Il 22 gennaio si è conclusa la mostra dedicata a Domenico Pertica, giornalista, poeta e pittore italiano del Novecento. L’iniziativa, promossa dal Comitato Romano Incremento Attività Cittadine e dalla società Comunicare Organizzando, è nata con l’intenzione di ricordare l’artista romano, scomparso

nel 2000, il quale attraverso la sua attività professionale ci ha fornito una straordinaria testimonianza della trasformazione in atto nella società italiana del secolo passato.
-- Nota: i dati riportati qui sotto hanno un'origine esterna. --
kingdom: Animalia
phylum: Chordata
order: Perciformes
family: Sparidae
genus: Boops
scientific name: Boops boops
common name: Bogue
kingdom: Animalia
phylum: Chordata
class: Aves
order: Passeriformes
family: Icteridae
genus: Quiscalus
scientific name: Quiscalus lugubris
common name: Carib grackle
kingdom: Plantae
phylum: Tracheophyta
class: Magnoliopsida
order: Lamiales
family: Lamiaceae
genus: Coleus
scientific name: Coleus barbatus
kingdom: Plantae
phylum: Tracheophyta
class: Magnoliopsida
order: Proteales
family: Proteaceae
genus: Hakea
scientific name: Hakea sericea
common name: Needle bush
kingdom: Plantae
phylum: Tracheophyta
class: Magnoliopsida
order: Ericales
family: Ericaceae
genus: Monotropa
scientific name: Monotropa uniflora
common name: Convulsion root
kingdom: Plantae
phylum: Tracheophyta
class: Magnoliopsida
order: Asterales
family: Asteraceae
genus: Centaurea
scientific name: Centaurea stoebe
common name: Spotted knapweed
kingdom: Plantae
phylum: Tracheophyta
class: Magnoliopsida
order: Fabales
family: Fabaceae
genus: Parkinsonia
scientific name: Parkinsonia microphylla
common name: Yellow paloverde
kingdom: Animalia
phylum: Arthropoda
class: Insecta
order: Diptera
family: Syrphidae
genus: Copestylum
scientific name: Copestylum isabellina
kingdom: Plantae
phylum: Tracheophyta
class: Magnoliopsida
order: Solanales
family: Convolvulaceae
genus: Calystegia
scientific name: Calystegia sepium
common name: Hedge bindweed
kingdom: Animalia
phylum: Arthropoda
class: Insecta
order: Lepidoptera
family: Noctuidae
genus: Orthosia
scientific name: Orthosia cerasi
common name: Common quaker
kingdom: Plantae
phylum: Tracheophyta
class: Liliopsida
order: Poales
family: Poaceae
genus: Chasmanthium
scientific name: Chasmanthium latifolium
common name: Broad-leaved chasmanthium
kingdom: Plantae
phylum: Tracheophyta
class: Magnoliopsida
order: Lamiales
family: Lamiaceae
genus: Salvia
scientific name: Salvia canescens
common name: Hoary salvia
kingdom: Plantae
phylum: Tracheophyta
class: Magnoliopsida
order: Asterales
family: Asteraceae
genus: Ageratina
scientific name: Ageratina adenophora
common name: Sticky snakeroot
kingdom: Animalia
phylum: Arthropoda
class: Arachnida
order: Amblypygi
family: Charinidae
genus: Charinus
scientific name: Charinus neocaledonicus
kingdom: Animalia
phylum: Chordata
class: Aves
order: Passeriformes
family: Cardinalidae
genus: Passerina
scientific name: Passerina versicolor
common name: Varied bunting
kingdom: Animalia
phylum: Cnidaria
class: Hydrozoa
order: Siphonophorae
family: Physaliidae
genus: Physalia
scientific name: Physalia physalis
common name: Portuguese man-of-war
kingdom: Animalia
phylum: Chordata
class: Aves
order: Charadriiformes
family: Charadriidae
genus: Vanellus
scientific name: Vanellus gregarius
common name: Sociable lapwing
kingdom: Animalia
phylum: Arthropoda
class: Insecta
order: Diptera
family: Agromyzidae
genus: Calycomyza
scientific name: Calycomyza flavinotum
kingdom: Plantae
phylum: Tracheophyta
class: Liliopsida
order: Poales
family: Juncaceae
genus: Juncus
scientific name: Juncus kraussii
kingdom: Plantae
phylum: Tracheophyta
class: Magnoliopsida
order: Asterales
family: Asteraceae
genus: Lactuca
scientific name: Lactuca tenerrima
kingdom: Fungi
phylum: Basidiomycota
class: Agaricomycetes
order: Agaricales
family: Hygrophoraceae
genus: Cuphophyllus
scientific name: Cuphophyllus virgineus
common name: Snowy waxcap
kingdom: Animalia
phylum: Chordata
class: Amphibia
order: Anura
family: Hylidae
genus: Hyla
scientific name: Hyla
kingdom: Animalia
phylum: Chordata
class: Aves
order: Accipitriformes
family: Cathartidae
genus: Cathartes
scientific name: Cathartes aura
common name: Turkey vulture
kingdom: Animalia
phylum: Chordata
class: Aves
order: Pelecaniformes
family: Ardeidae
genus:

Un’ampia rassegna stampa, che va dai primi articoli su Momento Sera agli ultimi scritti per La Repubblica, apre il percorso della mostra che si snoda attraverso le multiformi espressioni dell’estro creativo di Pertica. Una macchina da scrivere impolverata cattura lo sguardo dei visitatori, accanto alle penne e al tagliacarte dell’autore compare l’ultimo, emblematico articolo destinato alla pubblicazione: “C’era una volta l’osteria. Alla ricerca della Roma perduta” in cui Pertica ritorna con nostalgia ai vecchi ricordi sulla Roma di una volta, quella che, citando Stendhal, ha più osterie che chiese, la Roma delle partite a tressette sui tavoli di piazza Navona, la città delle forti risa e del vino buono, la capitale “perduta” che Pertica ha vissuto da ragazzo e per cui ha lottato da giornalista, la città delle relazioni spontanee le quali hanno lasciato posto all’odierno “vippismo”. Con la strabiliante acutezza dell’artista, Momo, così lo chiamavano gli amici, ha saputo raccontare la vita degli emarginati, le storie dei quartieri di periferia, la lotta civile per la salvaguardia dei luoghi storici e la costruzione delle “case di ricotta” innalzate per soddisfare i portafogli dei costruttori, anziché i bisogni dei cittadini. Gli articoli di Pertica documentano i momenti salienti della vita romana, come la lotta per ricollocare la statua di Marco Aurelio al Campidoglio, le battaglie quotidiane di alcune minoranze cittadine e le emozioni suscitate da grandi eventi pubblici, quali ad esempio l’illuminazione dell’Altare della Patria ad opera di Marconi, momenti che sbiadiscono nell’incessante correre della storia diventando memoria. La mostra ospitata nel complesso del Vittoriano ha avuto il merito di far emergere un lato della sua personalità che va oltre l’impegno civile del giornalista: una creatività multiforme che lo ha visto poeta, pittore, scrittore di alcuni libri su Roma nonché attore in film come Amarcord, Ginger e Fred e E la nave va… di Federico Fellini del quale era grande amico.
L’ultima sala dedicata a questo eclettico personaggio del passato trasporta lo spettatore in una dimensione quasi surreale restituendo immagini che sembrano tratte da una dimensione onirica in cui, accanto ad una serie di tempere astratte dedicate ai segni dello zodiaco, spiccano i colorati dipinti delle «Pouponnes»: ritratti ispirati alle dame francesi di fine Ottocento, traboccanti di ironia e vivacità, uno spirito che traspare anche dalle fotografie e dagli oggetti relativi al Premio Simpatia, tuttora esistente, ideato nel 1971 dallo stesso Pertica con la collaborazione degli amici Aldo Palazzeschi e Vittorio de Sica. Ad undici anni dalla sua scomparsa ricordiamo un uomo dall’enorme valore professionale ed artistico e scopriamo, a chiusura della mostra, un volto estremamente carismatico immortalato in uno scatto dell’ultimo periodo della sua vita: il volto di un uomo che come ricorda la figlia Laura “non si è mai abbandonato all’ozio e alla passività della mente”.